Il motore dell'Opel Astra OPC
La compatta di Rüsselsheim può contare sulla bellezza di 280 CV e coppia di 400 Nm
OPC, acronimo di Opel Performance Center, è una sigla che dalle parti di Rüsselsheim fa rima con "prestazioni massime" e "sportività". Si possono fregiare di tale marchio solo le più prestanti auto del fulmine, equipaggiate con motori potenti e cattivi. Non fa certo eccezione la nuova Opel Astra OPC, versione più performante della compatta tedesca, vista per la prima volta allo scorso Salone di Ginevra.
Sotto il suo cofano infatti si nasconde il 4 cilindri benzina con più coppia disponibile sul mercato europeo.
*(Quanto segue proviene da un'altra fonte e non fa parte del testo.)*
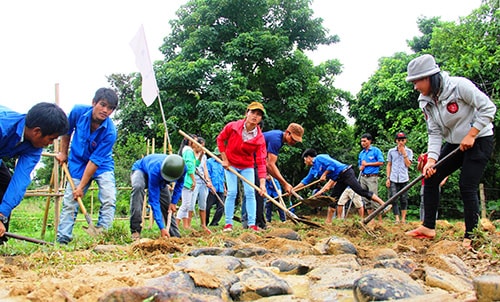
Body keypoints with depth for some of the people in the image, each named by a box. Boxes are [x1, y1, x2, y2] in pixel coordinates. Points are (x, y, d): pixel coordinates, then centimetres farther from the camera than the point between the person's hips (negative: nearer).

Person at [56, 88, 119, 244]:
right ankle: (62, 240, 9)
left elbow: (95, 161, -26)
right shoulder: (78, 111, -19)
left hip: (102, 166, -2)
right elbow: (67, 130, 5)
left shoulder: (110, 132, -28)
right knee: (69, 202, 1)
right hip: (78, 163, 2)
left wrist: (82, 186, -24)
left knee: (109, 200, -17)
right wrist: (63, 152, 8)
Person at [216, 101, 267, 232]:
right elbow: (220, 139, -3)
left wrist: (262, 183, -31)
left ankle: (252, 224, 2)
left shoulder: (260, 138, -19)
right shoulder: (232, 127, -20)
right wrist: (224, 159, -6)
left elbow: (261, 161, -22)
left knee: (250, 192, -5)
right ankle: (228, 223, 3)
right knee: (232, 192, -7)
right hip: (230, 164, -1)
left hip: (247, 166, 1)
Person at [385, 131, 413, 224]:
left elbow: (408, 164, -4)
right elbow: (389, 165, 10)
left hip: (404, 179, 0)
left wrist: (404, 153, -8)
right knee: (394, 199, -8)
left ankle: (403, 219, 11)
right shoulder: (391, 151, 9)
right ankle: (397, 219, -9)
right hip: (393, 179, 0)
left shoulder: (409, 151, 7)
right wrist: (388, 178, 4)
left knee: (404, 199, 4)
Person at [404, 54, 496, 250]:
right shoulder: (426, 101, -3)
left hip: (479, 140, -7)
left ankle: (471, 237, -1)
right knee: (430, 178, -2)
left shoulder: (459, 85, -22)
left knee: (467, 186, -14)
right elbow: (435, 133, -6)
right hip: (454, 144, 7)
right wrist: (431, 159, -19)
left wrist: (470, 135, -22)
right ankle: (428, 227, 7)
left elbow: (488, 108, -18)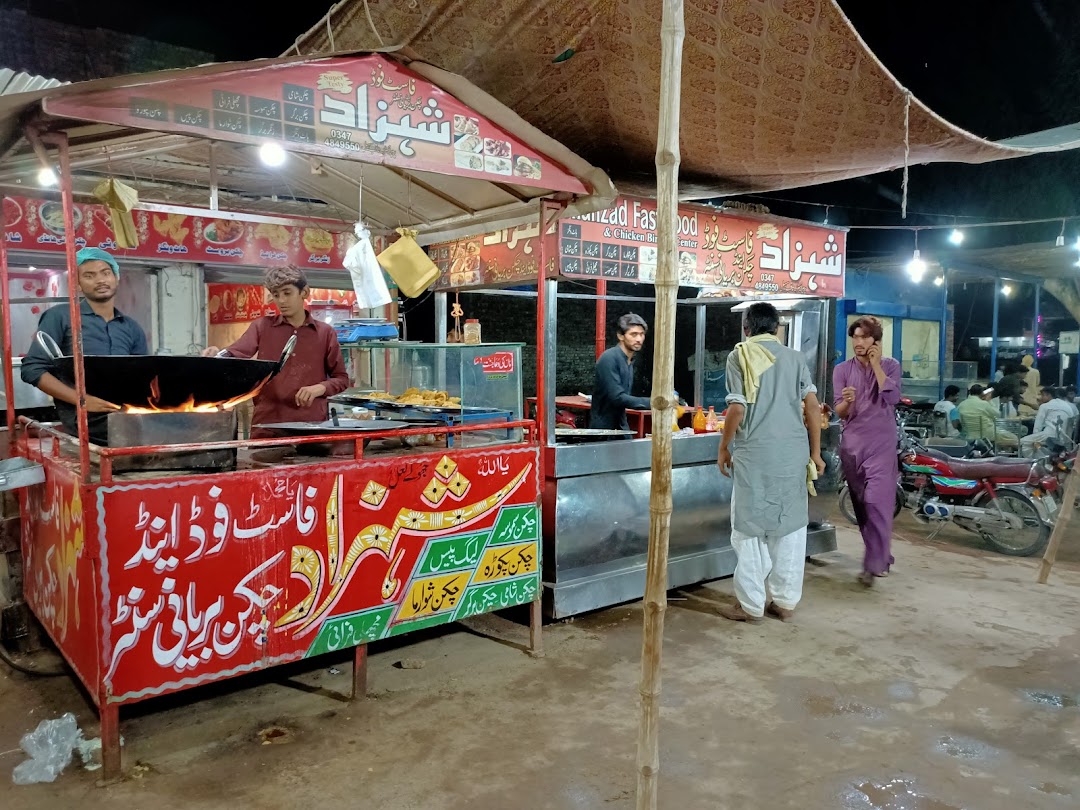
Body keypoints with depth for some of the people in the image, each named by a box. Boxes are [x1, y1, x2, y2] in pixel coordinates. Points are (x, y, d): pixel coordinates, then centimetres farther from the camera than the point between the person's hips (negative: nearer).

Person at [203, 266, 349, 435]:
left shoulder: (325, 332, 8)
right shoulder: (262, 326, 8)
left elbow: (341, 379, 11)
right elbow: (234, 356, -4)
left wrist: (320, 388, -7)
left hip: (311, 424, 0)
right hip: (267, 425, 0)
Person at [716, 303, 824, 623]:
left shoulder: (740, 356, -1)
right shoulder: (795, 357, 11)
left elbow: (737, 408, -9)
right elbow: (812, 406, 6)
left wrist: (723, 448, 3)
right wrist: (815, 452, 13)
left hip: (755, 452, -4)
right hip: (793, 452, 4)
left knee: (750, 527, 4)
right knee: (790, 525, 12)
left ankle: (751, 605, 10)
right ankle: (785, 601, 19)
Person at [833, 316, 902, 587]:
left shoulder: (890, 366, 5)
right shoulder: (842, 369, 6)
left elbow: (892, 398, -13)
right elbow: (840, 413, 1)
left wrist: (876, 364, -9)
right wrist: (847, 402, -23)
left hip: (882, 442, -2)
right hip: (853, 442, 3)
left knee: (877, 502, -14)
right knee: (861, 505, 6)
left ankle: (874, 564, -12)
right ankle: (882, 557, 21)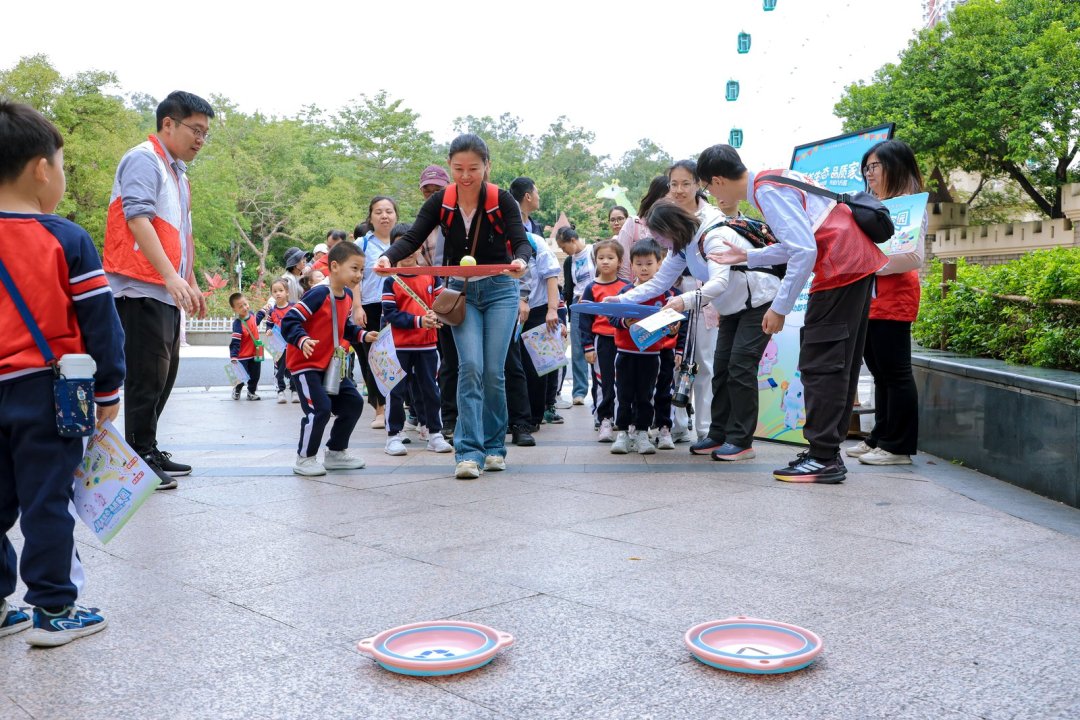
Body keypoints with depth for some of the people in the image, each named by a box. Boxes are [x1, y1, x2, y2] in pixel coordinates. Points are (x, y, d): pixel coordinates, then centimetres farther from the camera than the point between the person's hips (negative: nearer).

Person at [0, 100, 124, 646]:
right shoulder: (66, 239, -10)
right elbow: (99, 322, -9)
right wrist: (108, 390, 1)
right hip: (47, 395, -4)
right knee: (47, 503, 3)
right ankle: (52, 610, 11)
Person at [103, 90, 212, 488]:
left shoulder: (177, 172, 20)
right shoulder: (144, 159, -9)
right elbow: (137, 219, -22)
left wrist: (192, 282, 23)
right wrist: (172, 276, -30)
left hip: (167, 291, 9)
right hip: (142, 289, -9)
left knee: (164, 374, 13)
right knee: (147, 376, -7)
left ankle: (149, 451, 22)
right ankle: (140, 459, 1)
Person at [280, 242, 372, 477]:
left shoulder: (348, 296, 4)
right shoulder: (318, 295, -22)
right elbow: (289, 321, -24)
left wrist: (362, 335, 4)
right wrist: (302, 340, -39)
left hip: (330, 365, 9)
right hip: (305, 364, -9)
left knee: (353, 403, 10)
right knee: (320, 409, -17)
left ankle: (336, 453, 26)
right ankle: (305, 458, 3)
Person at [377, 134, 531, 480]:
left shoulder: (502, 200, -12)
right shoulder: (440, 201, -7)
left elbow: (521, 242, -19)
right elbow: (413, 238, -12)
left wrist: (521, 261, -43)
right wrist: (388, 257, -33)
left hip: (500, 289, -1)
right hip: (461, 291, 1)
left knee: (493, 371, -3)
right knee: (470, 367, -14)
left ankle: (494, 446, 14)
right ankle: (469, 451, -12)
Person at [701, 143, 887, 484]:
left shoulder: (767, 189, -13)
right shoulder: (776, 178, 17)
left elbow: (804, 251, -22)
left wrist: (780, 307, -16)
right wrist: (747, 257, 26)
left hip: (841, 268, -10)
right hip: (858, 264, 10)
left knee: (819, 364, -7)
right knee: (839, 363, 12)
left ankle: (823, 459, -5)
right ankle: (828, 452, 18)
I Nm sono infatti 400, ben 200/l, valori quasi degni di un Diesel, ma con la possibilità di sfruttamento che va da 2.450 a 5.000 giri. Altro valore davvero degno di nota è quello relativo alla potenza: i cavalli a disposizione sono infatti ben 280. Tradotto nel linguaggio delle mere prestazioni significa accelerazione da 0 a 100 in 6 secondi. Numeri davvero importanti, uniti a consumi ed emissioni ridotti del 12% rispetto alla generazione precedente.
Il motore dell'Astra OPC, derivato dal 2 litri turbo da 220CV dell'Insignia, è stato infatti rivisto profondamente non solo per renderlo più potente, ma anche per fargli bruciare meno benzina. Grazie anche all'adozione del sistema Start/Stop 100 km richiedono 8,1 litri di verde, con emissioni di CO2 pari a 189 g/km.